Deep brain stimulation reverses identical neural circuit malfunctions in mouse models of Rett, MECP2 duplication syndromes

Hundreds of genetic mutations that affect myriad signaling pathways can cause autism and other intellectual disabilities. Often, opposite changes in the same genes can result in remarkably similar clinical symptoms. The neural network mechanisms underlying this intriguing phenomenon remain unexplored.

A paper published this week in Neuron from Dr. Huda Zoghbi’s laboratory at the Jan and Dan Duncan Neurological Institute (NRI) at Texas Children’s Hospital and Baylor College of Medicine shows that identical abnormalities in neural circuits might underlie similar features in two distinct genetic syndromes. Interestingly, deep brain stimulation (DBS) reversed these circuit malfunctions in mouse models of Rett syndrome and MECP2 duplication syndrome.

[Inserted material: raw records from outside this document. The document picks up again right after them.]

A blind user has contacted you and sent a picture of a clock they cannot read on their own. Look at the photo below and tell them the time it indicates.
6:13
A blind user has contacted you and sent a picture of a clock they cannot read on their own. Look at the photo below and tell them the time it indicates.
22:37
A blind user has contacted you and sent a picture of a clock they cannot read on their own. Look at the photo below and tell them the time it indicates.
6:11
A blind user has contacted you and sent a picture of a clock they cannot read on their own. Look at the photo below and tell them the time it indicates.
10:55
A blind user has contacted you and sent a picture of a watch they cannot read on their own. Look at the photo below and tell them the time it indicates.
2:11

The X-linked gene, MECP2, encodes methyl CpG-binding protein, a master regulator of several genes. In 1999, Zoghbi’s team discovered that loss of MECP2 function causes Rett syndrome. A few years later, researchers found that extra copies of this gene resulted in a related yet distinct neurodevelopmental disorder, MECP2 duplication syndrome.

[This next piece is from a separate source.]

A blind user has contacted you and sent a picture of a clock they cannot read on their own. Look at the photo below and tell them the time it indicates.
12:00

Although structural and functional properties of individual neurons differ in both syndromes, both categories of patients suffer from similar learning and behavioral deficits such as autism and intellectual disability.

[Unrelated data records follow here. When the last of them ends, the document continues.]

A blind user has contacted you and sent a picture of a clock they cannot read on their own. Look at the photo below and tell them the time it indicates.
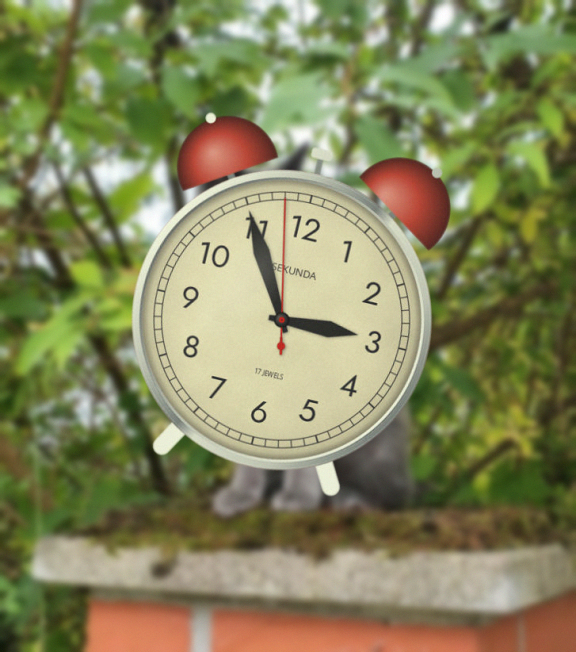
2:54:58
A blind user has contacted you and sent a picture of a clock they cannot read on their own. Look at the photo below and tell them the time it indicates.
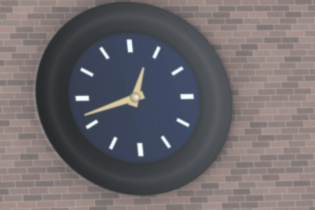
12:42
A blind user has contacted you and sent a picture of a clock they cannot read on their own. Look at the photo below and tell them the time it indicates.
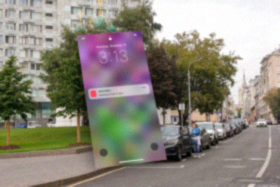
3:13
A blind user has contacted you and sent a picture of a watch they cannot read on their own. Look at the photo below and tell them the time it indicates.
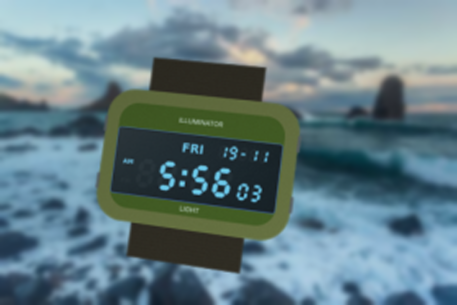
5:56:03
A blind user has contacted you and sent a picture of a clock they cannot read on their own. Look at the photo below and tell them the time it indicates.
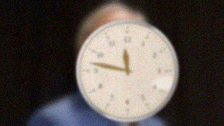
11:47
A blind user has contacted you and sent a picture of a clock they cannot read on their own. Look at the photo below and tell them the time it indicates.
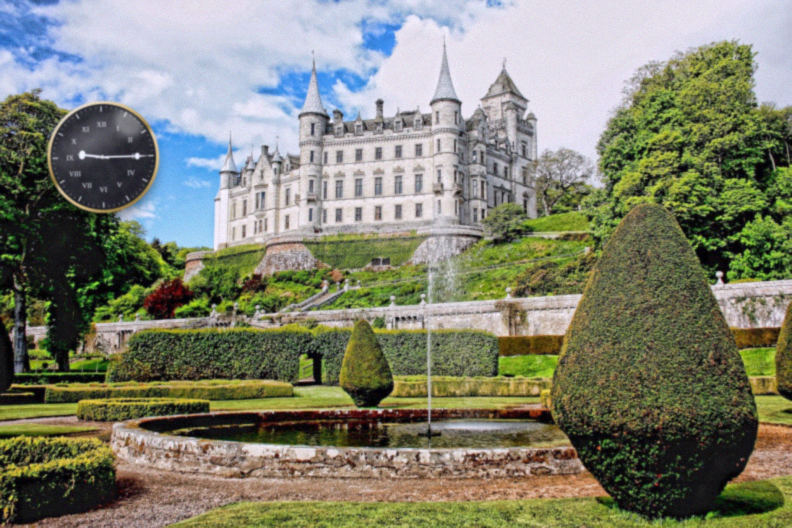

“In the end, higher-order learning and behavior does not depend on a single neuron or synapse, but on how well a neural circuit functions, just like a symphony orchestra,” said Zoghbi, a Howard Hughes medical investigator, professor at Baylor and director of the NRI at Texas Children’s.

Mammalian brain consists of billions of interconnected neurons that form millions of intricate circuits, each dedicated to a specific function. Hippocampus is the region of the brain involved in learning and memory. To monitor the activity of hippocampal circuits in mouse models of Rett and MECP2 duplication syndromes, researchers generated transgenic mice that expressed fluorescently labeled calcium-sensors that light up in actively firing neurons.

In the brains of normal people, optimal function of the hippocampal circuit relies on asynchronous and sparse firing of individual neurons, which is thought to keep them adaptable to new information. Neural circuits are maintained in this nimble state through a fine balance of excitatory and inhibitory neurons.

In contrast to that, researchers found that neural circuits from Rett and MECP2 duplication syndrome mice had increased synchrony. Further, they found that this hypersynchrony was a result of dysfunctional inhibitory neurons, which were unable to effectively dampen excessive excitation. Excessive synchrony in hippocampal circuit has been reported previously to interfere with normal information processing, disrupt circuit dynamics and hinder learning.

“Electrical circuits in a house can be damaged in many ways – by lightning during a thunderstorm, by frayed or improperly wired cables or if the system is overburdened with too many appliances – leading to a common outcome, electrical fires. Similarly, this study shows that different genetic mutations may disrupt neural circuits in distinct ways, but eventually, they all result in clinically comparable outcomes,” Zoghbi said.

Recently, in a separate study published in Nature, Zoghbi, Dr. Jianrong Tang and collaborators showed that applying DBS to a specific region of the hippocampus improved learning and memory in Rett syndrome mice. DBS is a nonsurgical treatment where a specific region of the brain is stimulated with the aim of regulating abnormal activity and it is being used increasingly for many movement disorders.

In this study, researchers showed that hippocampal DBS reversed the circuit abnormalities in mouse models of Rett syndromes. This provides some insight into how DBS improves learning, memory and cognition.

“This study raises the possibility that other autism and intellectual disability syndromes could, perhaps, also result from excessive synchrony in specific circuits,” Zoghbi said. “It would be important to evaluate the circuit properties in other neurological disorders such as Angelman syndrome or Fragile X syndrome because this would open up the possibility of using DBS and maybe other methods of neuromodulation to modify circuit function and potentially improve learning and memory in those disorders.”